Assigned task:
Leave out the pictures and print the records below exactly.

Data provided:
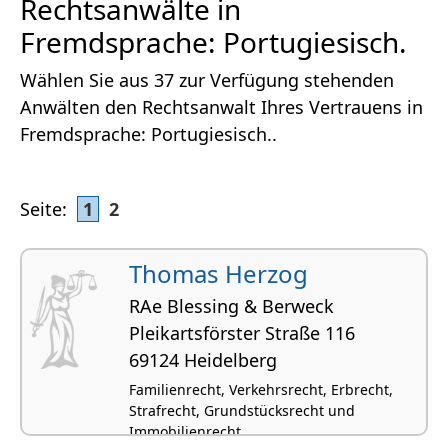
Rechtsanwälte in
Fremdsprache: Portugiesisch.
Wählen Sie aus 37 zur Verfügung stehenden
Anwälten den Rechtsanwalt Ihres Vertrauens in
Fremdsprache: Portugiesisch..
Seite:
1
2
Thomas Herzog
RAe Blessing & Berweck
Pleikartsförster Straße 116
69124 Heidelberg
Familienrecht, Verkehrsrecht, Erbrecht,
Strafrecht, Grundstücksrecht und
Immobilienrecht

Answer box:
Rechtsanwälte in
Fremdsprache: Portugiesisch.
Wählen Sie aus 37 zur Verfügung stehenden
Anwälten den Rechtsanwalt Ihres Vertrauens in
Fremdsprache: Portugiesisch..
Seite:
1
2
Thomas Herzog
RAe Blessing & Berweck
Pleikartsförster Straße 116
69124 Heidelberg
Familienrecht, Verkehrsrecht, Erbrecht,
Strafrecht, Grundstücksrecht und
Immobilienrecht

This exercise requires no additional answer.